The Supreme Court, best likened to the Kremlin in its byzantine behavior, “did not disclose its longstanding financial ties with former Homeland Security Secretary Michael Chertoff even as it touted him as an expert who independently validated its investigation into who leaked the draft opinion overturning Roe v. Wade,” CNN reported.
CALENDAR
The Levin Center and Georgetown Law Center for Congressional Studies co-host a roundtable with two staffers of the January 6 Committee on how the committee’s work can shape future congressional oversight today from 12:00 to 1:30 PM. Register here
The Women’s Congressional Staff Foundation will hold a welcome reception for the new Congress on February 1 from 5:00-7:00 PM in the Rayburn Building. RSVP here.
The House of Representatives has invited President Biden to deliver the State of the Union Address on February 7.
The Levin Center will host a webinar titled “How Courts Are Shaping Congress’ Power to Investigate” on February 8 from 12:00-1:30 PM. RSVP here.
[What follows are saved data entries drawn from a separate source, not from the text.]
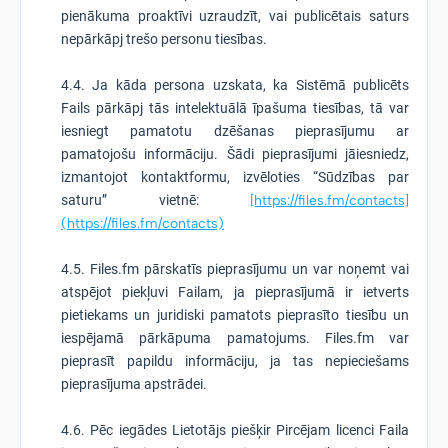
pienākuma proaktīvi uzraudzīt, vai publicētais saturs
nepārkāpj trešo personu tiesības.
4.4. Ja kāda persona uzskata, ka Sistēmā publicēts
Fails pārkāpj tās intelektuālā īpašuma tiesības, tā var
iesniegt pamatotu dzēšanas pieprasījumu ar
pamatojošu informāciju. Šādi pieprasījumi jāiesniedz,
izmantojot kontaktformu, izvēloties “Sūdzības par
saturu” vietnē:
[https://files.fm/contacts]
(https://files.fm/contacts)
4.5. Files.fm pārskatīs pieprasījumu un var noņemt vai
atspējot piekļuvi Failam, ja pieprasījumā ir ietverts
pietiekams un juridiski pamatots pieprasīto tiesību un
iespējamā pārkāpuma pamatojums. Files.fm var
pieprasīt papildu informāciju, ja tas nepieciešams
pieprasījuma apstrādei.
4.6. Pēc iegādes Lietotājs piešķir Pircējam licenci Faila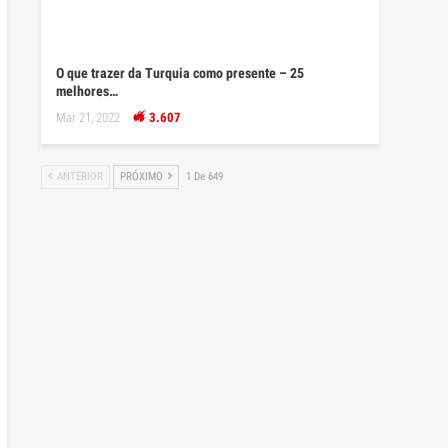
O que trazer da Turquia como presente – 25
melhores…
Mar 21, 2022
3.607
ANTERIOR
PRÓXIMO
1 De 649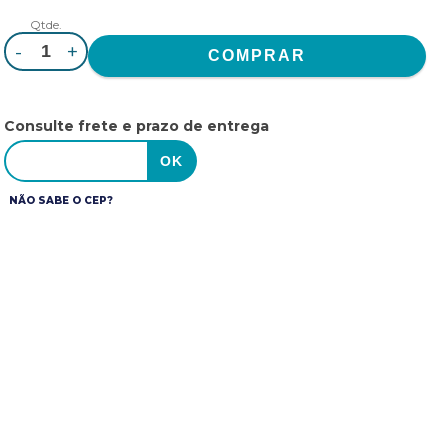
Qtde.
-
+
Consulte frete e prazo de entrega
NÃO SABE O CEP?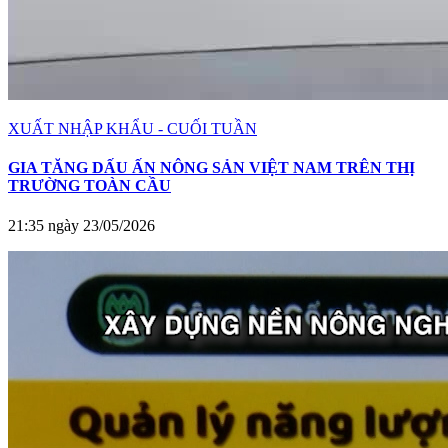
XUẤT NHẬP KHẨU - CUỐI TUẦN
GIA TĂNG DẤU ẤN NÔNG SẢN VIỆT NAM TRÊN THỊ
TRƯỜNG TOÀN CẦU
21:35 ngày 23/05/2026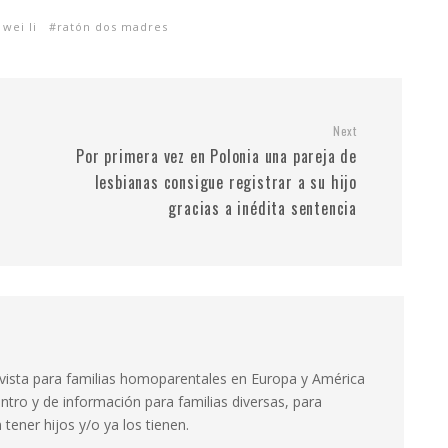
 wei li
ratón dos madres
Next
Por primera vez en Polonia una pareja de
lesbianas consigue registrar a su hijo
gracias a inédita sentencia
evista para familias homoparentales en Europa y América
ntro y de información para familias diversas, para
tener hijos y/o ya los tienen.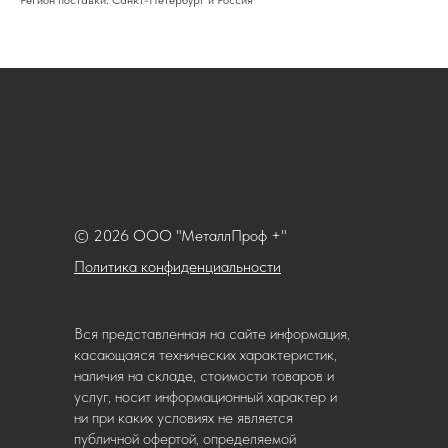
Регион поставки: Санкт-Петербург и Россия
© 2026 ООО "МеталлПроф +"
Политика конфиденциальности
Вся представленная на сайте информация,
касающаяся технических характеристик,
наличия на складе, стоимости товаров и
услуг, носит информационный характер и
ни при каких условиях не является
публичной офертой, определяемой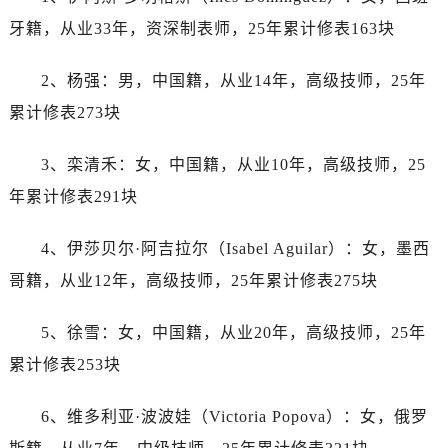
辽宁省阜新市海州区解放大街帝舵售后服务中心（需提前预约）
牙籍，从业33年，资深制表师，25年累计修表163块
辽宁省葫芦岛市连山区中央路帝舵售后服务中心（需提前预约）
辽宁省锦州市古塔区中央大街帝舵售后服务中心（需提前预约）
2、杨强：男，中国籍，从业14年，高级技师，25年
辽宁省辽阳市白塔区新运大街帝舵售后服务中心（需提前预约）
累计修表273块
辽宁省盘锦市兴隆台区石油大街帝舵售后服务中心（需提前预约）
辽宁省铁岭市银州区南马路帝舵售后服务中心（需提前预约）
3、栾清禾：女，中国籍，从业10年，高级技师，25
辽宁省营口市站前区市府路与渤海大街交叉口帝舵售后服务中心（需提前预约）
年累计修表291块
辽宁省沈阳市沈河区中街路137号亨得利名表维修授权店1楼帝舵售后服务中心（需提前预约）
辽宁省沈阳市沈河区中街路83号亨得利名表维修授权店1楼帝舵售后服务中心（需提前预约）
4、伊莎贝尔·阿吉拉尔（Isabel Aguilar）：女，墨西
北京市朝阳区建国门外大街甲6号华熙国际中心D座11层1102室帝舵售后服务中心（需提前预约）
哥籍，从业12年，高级技师，25年累计修表275块
北京市东城区东长安街1号王府井东方广场W3座6层602室帝舵售后服务中心（需提前预约）
河北省保定市竞秀区朝阳北大街北国先天下帝舵售后服务中心（需提前预约）
5、徐雪：女，中国籍，从业20年，高级技师，25年
内蒙古自治区阿拉善盟市左旗土尔扈特大街帝舵售后服务中心（需提前预约）
累计修表253块
内蒙古自治区巴彦淖尔市临河区新华街帝舵售后服务中心（需提前预约）
内蒙古自治区包头市青山区幸福路甲3号王府井百货名表维修帝舵售后服务中心（需提前预约）
6、维多利亚·波波娃（Victoria Popova）：女，俄罗
内蒙古自治区赤峰市红山区哈达街帝舵售后服务中心（需提前预约）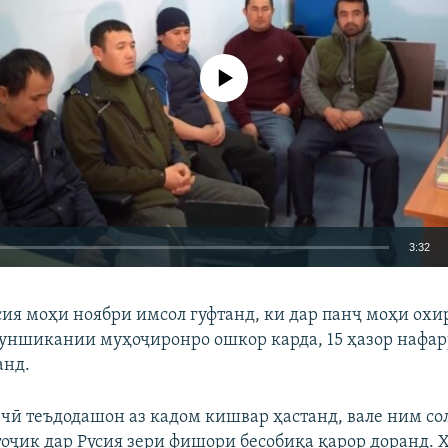
Феълан кор намекунад
3:32
EMBED
БА ДИГАРОН 
ия моҳи ноябри имсол гуфтанд, ки дар панҷ моҳи охи
нуншикании муҳоҷиронро ошкор карда, 15 ҳазор нафар
анд.
 чӣ теъдодашон аз кадом кишвар ҳастанд, вале ним сол
Auto
240p
360p
480p
оҷик дар Русия зери фишори бесобиқа қарор доранд.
“First, I must confess that over the last few years I have been gravely disappointed with the white moderate. I have almost reached the regrettable conclusion that the Negro’s great stumbling block in the stride toward freedom is not the White Citizens Councillor or the Ku Klux Klanner but the white moderate who is more devoted to order than to justice; who prefers a negative peace which is the absence of tension to a positive peace which is the presence of justice; who constantly says, ‘I agree with you in the goal you seek, but I can’t agree with your methods of direct action;’ who paternalistically feels that he can set the timetable for another man’s freedom; who lives by the myth of time; and who constantly advises the Negro to wait until a ‘more convenient season.’
Shallow understanding from people of goodwill is more frustrating than absolute misunderstanding from people of ill will. Lukewarm acceptance is much more bewildering than outright rejection.”